To prevent the receiver from damaging its business and to terminate the court order, Scrub Island Development Group sought bankruptcy protection and said in court filings that it will pursue a lawsuit against the bank for claims including breach of contract, civil conspiracy, and unfair and deceptive trade practices.
The company said the bank engaged in unauthorized contact with an executive at affiliated company Mainsail Lodging & Development and obtained confidential information from the executive, who was later terminated, according to court documents. The executive isn’t identified in the filing.
Josias N. Dewey, a lawyer for FirstBank Puerto Rico, didn’t immediately return a phone call seeking comment on the resort company’s allegations.
Mainsail Lodging & Development’s president, Joe C. Collier III, became involved in the design and development of Scrub Island in 2005, according to court papers.
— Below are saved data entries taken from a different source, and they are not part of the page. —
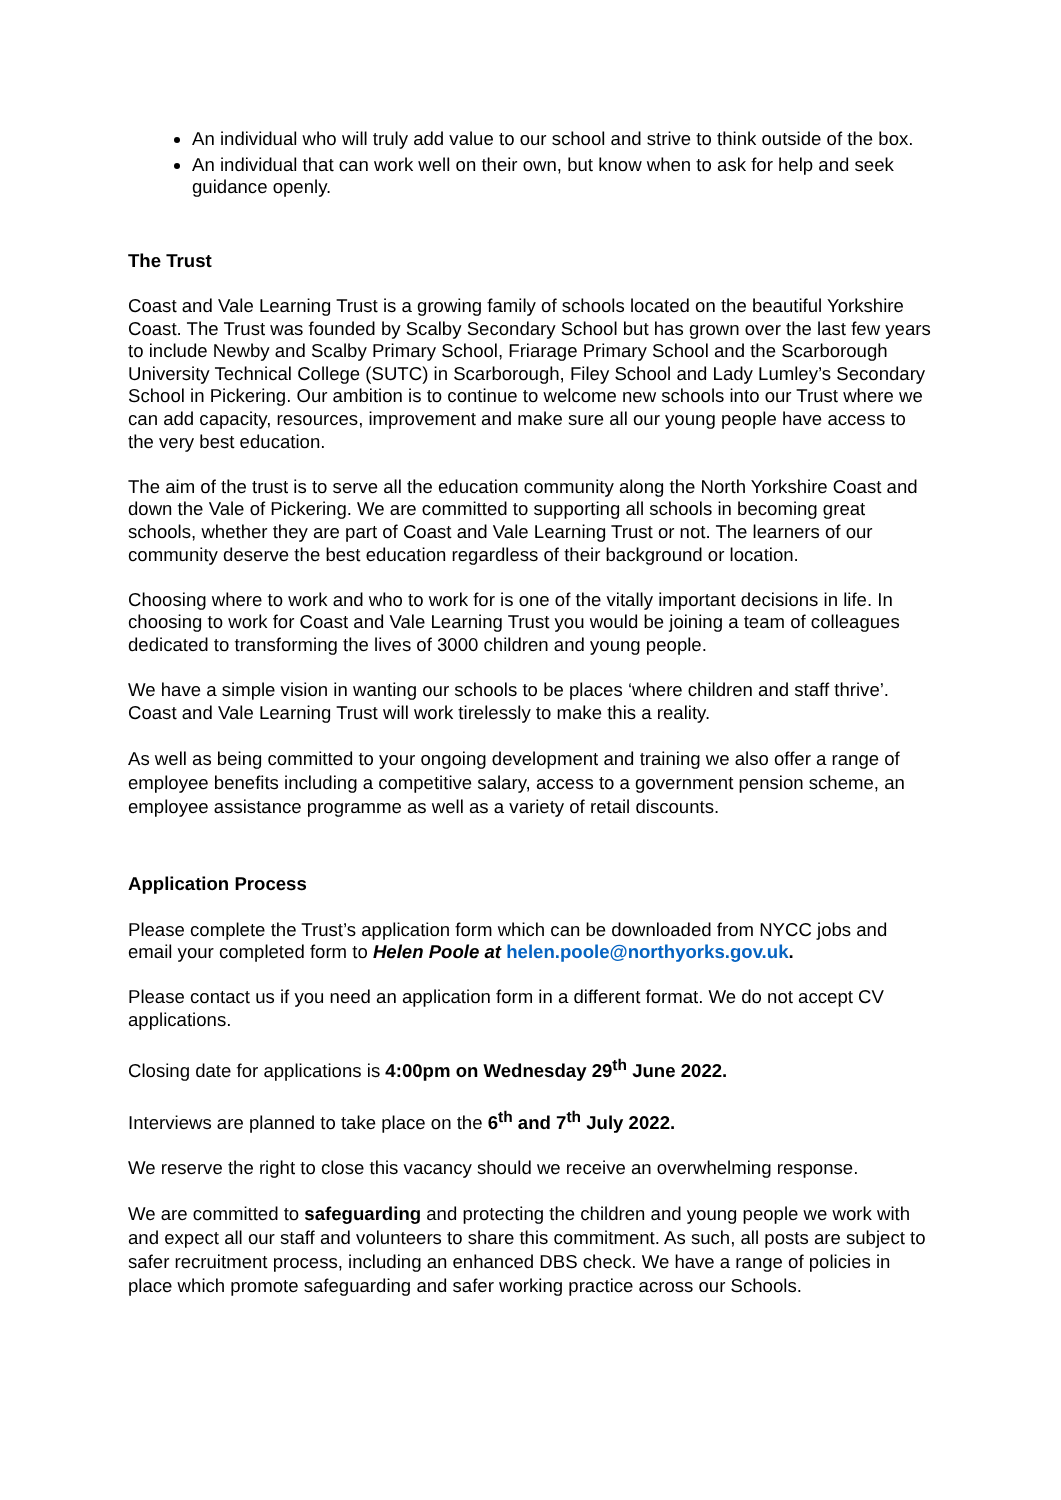An individual who will truly add value to our school and strive to think outside of the box.
An individual that can work well on their own, but know when to ask for help and seek guidance openly.
The Trust
Coast and Vale Learning Trust is a growing family of schools located on the beautiful Yorkshire Coast. The Trust was founded by Scalby Secondary School but has grown over the last few years to include Newby and Scalby Primary School, Friarage Primary School and the Scarborough University Technical College (SUTC) in Scarborough, Filey School and Lady Lumley’s Secondary School in Pickering. Our ambition is to continue to welcome new schools into our Trust where we can add capacity, resources, improvement and make sure all our young people have access to the very best education.
The aim of the trust is to serve all the education community along the North Yorkshire Coast and down the Vale of Pickering. We are committed to supporting all schools in becoming great schools, whether they are part of Coast and Vale Learning Trust or not. The learners of our community deserve the best education regardless of their background or location.
Choosing where to work and who to work for is one of the vitally important decisions in life. In choosing to work for Coast and Vale Learning Trust you would be joining a team of colleagues dedicated to transforming the lives of 3000 children and young people.
We have a simple vision in wanting our schools to be places ‘where children and staff thrive’. Coast and Vale Learning Trust will work tirelessly to make this a reality.
As well as being committed to your ongoing development and training we also offer a range of employee benefits including a competitive salary, access to a government pension scheme, an employee assistance programme as well as a variety of retail discounts.
Application Process
Please complete the Trust’s application form which can be downloaded from NYCC jobs and email your completed form to Helen Poole at helen.poole@northyorks.gov.uk.
Please contact us if you need an application form in a different format. We do not accept CV applications.
Closing date for applications is 4:00pm on Wednesday 29<sup>th</sup> June 2022.
Interviews are planned to take place on the 6<sup>th</sup> and 7<sup>th</sup> July 2022.
We reserve the right to close this vacancy should we receive an overwhelming response.
We are committed to safeguarding and protecting the children and young people we work with and expect all our staff and volunteers to share this commitment. As such, all posts are subject to safer recruitment process, including an enhanced DBS check. We have a range of policies in place which promote safeguarding and safer working practice across our Schools.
Mainsail, which has the same address as Scrub Island Development Group and whose president signed the company’s bankruptcy petition, was contracted as the exclusive and sole developer and operator of the resort.
Mainsail Management Group is the biggest unsecured creditor, owed about $1.5 million, and its affiliates are also four of the other top 10 unsecured creditors.
Scrub Island Development Group said in court papers current assets are on the books for about $2 million and non-current assets had a book value of $124.3 million, while an affiliate that also filed for bankruptcy has assets worth about $10.6 million.
The resort has 52 guest suites ranging from about 350 square feet to about 1,600 square feet and six two- to four-bedroom hillside villas ranging from 3,000 square feet to 6,000 square feet that include private chefs and attendants on request.
In addition to its three private beaches, the amenities include a four-tiered lagoon pool with waterfalls and swim-up bars, a 6,000-square-foot spa, three restaurants and a 55-slip marina that has five docks for yachts of as long as 170 feet, according to its website.
Christopher Columbus encountered the island in his travels and legend has it that the isle received its name from pirates who used to stop by to scrub the barnacles off their ships, the resort says on its website.
The case is In re Scrub Island Development Group Ltd., 13-15285, U.S. Bankruptcy Court, Middle District of Florida (Tampa).